- [Tugas a]
Tentukan apakah setiap pernyataan berikut sesuai dengan kutipan laporan pemeriksaan BPK di bawah, lalu jawab ya atau tidak disertai kutipan kata-kata penentunya dari teks: (i) Ada 29 pengembang yang telah memperoleh ijin siteplan tetapi belum menyerahkan cadangan lahan TPU. (ii) Menurut STOK baru, Bidang Perumahan Rakyat berada di bawah Dinas Tata Ruang dan Perumahan. (iii) Cadangan lahan TPU yang diserahkan pengembang sudah tercatat dalam neraca per 31 Desember 2015.

- [Teks Tersedia]
5)      Sebanyak 29 pengembang yang telah memperoleh ijin siteplan belum menyerahkan cadangan lahan TPU seluas 98, 844,7 m2

6)      Cadangan lahan TPU yang telah diserahkan oleh pengembang belum dinilai dan belum tercatat dalam neraca per 31 Desember 2015

7)      Pemerintah Kabupaten Bekasi belum merevisi SK penunjukan Tim Verifikasi dan Tim Koordinasi Penyerahan TPU

2.     Berdasarkan pada Buku II Laporan Hasil Pemeriksaan BPK RI atas Laporan Keuangan Pemerintah Daerah Kabupaten bekasi Tahun 2016; Laporan Hasil Pemeriksaan atas Sistem pengendalian Intern, Nomor 15B/LHP/XVIII.BDG/05/2017, bahwa Pada tahun 2017, pemerintah kabupaten bekasi melaksanakan perubahan struktur organisasi dan tata Kerja (STOK). Berdasarkan pada STOK baru, bidang Permukiman dan Perumahan yang sebelumnya berada di Dinas Tata Ruang dan Perumahan (DTRP), berubah menjadi Bidang Perumahan Rakyat dan berada dibawah Dinas Perumahan Rakyat, Kawasan Permukiman dan Pertanahan (DPRKPP). Berdasarkan LHP BPK 2016, diungkap bahwa pemerintah Kabupaten Bekasi belum melakukan penyesuaian Peraturan Daerah Nomor 30 tahun 1995 dengan berpedoman pada Peraturan Menteri Dalam Negeri Nomor 9 Tahun 2009. Kepala Dinas Perumahan Rakyat, Kawasan Permukiman dan Pertanahan menanggapi bahwa Perda Kabupaten Bekasi Nomor 30 tahun 1995 sudah masuk dalam Program Legislasi Daerah. Kemudian BPK merekomendasikan kepada Bupati Bekasi agar mengajukan kepada DPRD Kabupaten Bekasi untuk memperbaharui Peraturan Daerah nomor 30 tahun 1995 dengan mempedomani Peraturan Menteri Dalam Negeri Nomor 9 tahun 2009 tentang Pedoman Penyerahan Prasana, sarana, dan Utilitas Perumahan dan Permukiman di Daerah. Dan pada tahun 2017, Peraturan Daerah Nomor 9 Tahun 2017 tentang Penyelenggaraan Penyerahan Prasarana, Saraana, dan Utilitas Perumahan, Rumah Susun, dan Perniagaan di Kabupaten Bekasi telah diundangkan.

- [Tugas b]
Nyatakan entri dari baris yang memuat "Rendered at 2001 by 1125 pixels." sampai baris yang memuat "title Extract and", kedua ujungnya ikut, sebagai CSV dua kolom bernama masukan dan keluaran. Buat satu baris untuk setiap masukan beserta keluarannya, masing-masing dalam satu kolom berkutip, dengan jeda baris diganti spasi.

- [Entri Tersedia]

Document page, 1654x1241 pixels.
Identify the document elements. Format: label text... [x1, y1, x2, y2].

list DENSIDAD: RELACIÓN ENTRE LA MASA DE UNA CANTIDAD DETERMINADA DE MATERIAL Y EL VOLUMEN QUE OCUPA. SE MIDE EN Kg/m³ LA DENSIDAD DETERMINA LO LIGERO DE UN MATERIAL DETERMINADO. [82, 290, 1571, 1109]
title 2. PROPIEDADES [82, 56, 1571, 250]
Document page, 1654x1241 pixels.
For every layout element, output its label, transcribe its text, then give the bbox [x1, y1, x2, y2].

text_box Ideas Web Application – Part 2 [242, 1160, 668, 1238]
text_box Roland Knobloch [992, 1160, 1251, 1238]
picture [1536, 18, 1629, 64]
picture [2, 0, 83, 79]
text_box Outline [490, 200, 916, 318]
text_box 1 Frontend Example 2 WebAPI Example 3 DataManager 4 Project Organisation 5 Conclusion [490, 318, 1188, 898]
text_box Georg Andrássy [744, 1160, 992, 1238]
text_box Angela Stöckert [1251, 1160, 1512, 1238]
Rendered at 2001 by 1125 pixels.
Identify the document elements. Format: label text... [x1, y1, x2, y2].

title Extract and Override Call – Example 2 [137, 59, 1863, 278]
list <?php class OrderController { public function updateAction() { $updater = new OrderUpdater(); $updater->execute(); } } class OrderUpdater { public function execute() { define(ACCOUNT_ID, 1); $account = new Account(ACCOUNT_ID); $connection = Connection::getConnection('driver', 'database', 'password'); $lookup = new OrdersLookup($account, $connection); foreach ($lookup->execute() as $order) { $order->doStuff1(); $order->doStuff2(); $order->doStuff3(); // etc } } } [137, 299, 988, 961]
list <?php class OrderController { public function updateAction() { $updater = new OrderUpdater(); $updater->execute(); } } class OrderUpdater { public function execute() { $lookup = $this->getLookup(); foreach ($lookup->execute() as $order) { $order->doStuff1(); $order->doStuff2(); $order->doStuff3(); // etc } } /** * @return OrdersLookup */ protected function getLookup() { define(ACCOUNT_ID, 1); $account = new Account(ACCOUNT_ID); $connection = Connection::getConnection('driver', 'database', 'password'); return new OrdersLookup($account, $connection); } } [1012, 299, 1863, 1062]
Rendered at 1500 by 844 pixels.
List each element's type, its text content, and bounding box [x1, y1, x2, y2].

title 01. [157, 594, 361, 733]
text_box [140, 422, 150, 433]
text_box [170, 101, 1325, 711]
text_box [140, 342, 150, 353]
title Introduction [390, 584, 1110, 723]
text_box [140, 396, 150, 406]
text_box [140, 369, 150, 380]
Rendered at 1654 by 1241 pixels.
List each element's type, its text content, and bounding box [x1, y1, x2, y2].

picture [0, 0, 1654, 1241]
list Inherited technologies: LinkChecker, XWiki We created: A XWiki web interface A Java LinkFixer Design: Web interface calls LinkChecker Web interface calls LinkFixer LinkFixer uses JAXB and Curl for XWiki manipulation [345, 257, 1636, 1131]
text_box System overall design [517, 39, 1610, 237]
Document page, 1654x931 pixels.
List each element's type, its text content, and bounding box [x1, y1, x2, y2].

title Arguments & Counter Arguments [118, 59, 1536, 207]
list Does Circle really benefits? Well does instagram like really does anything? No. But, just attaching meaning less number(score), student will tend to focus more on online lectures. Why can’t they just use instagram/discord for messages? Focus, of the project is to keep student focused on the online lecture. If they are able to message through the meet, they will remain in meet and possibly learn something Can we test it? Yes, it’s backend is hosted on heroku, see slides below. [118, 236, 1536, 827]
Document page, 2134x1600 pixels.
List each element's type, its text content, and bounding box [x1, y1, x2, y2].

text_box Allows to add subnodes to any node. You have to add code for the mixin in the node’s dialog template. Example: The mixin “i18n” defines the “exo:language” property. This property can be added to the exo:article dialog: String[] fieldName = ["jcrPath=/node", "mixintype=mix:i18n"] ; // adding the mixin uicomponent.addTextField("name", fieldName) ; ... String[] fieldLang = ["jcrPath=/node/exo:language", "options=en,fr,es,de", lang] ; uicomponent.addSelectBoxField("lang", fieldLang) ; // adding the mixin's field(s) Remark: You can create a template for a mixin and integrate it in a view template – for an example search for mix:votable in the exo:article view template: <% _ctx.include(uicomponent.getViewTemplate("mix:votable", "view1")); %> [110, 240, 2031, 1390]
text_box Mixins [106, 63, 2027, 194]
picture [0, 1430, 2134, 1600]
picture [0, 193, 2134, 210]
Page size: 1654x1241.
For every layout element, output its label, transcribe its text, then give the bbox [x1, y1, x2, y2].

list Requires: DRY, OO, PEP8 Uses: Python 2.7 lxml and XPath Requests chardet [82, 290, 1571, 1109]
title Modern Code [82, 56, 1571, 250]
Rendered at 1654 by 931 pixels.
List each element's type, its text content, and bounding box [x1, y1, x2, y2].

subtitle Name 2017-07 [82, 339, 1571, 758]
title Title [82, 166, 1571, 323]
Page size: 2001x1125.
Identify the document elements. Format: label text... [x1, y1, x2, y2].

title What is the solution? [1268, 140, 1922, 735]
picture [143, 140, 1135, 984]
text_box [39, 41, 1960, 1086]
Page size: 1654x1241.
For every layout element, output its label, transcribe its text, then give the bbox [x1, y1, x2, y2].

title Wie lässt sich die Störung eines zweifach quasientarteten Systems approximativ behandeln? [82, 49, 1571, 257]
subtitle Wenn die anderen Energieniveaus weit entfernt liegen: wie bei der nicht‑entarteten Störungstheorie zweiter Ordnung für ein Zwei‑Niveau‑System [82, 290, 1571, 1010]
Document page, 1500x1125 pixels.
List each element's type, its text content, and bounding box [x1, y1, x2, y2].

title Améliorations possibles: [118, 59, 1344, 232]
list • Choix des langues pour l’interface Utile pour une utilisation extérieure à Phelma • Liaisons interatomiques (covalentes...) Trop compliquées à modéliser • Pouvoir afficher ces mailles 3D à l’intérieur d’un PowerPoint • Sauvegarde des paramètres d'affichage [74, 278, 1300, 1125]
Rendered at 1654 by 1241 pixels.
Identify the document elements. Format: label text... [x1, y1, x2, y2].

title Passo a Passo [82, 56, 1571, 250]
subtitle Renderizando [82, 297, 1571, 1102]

- [Jawaban Benar a]
(i) Ya: "Sebanyak 29 pengembang yang telah memperoleh ijin siteplan belum menyerahkan cadangan lahan TPU"
(ii) Tidak: "berubah menjadi Bidang Perumahan Rakyat dan berada dibawah Dinas Perumahan Rakyat, Kawasan Permukiman dan Pertanahan (DPRKPP)"
(iii) Tidak: "belum dinilai dan belum tercatat dalam neraca per 31 Desember 2015"

- [Jawaban Benar b]
masukan,keluaran
"Rendered at 2001 by 1125 pixels. Identify the document elements. Format: label text... [x1, y1, x2, y2].","title Extract and Override Call – Example 2 [137, 59, 1863, 278]"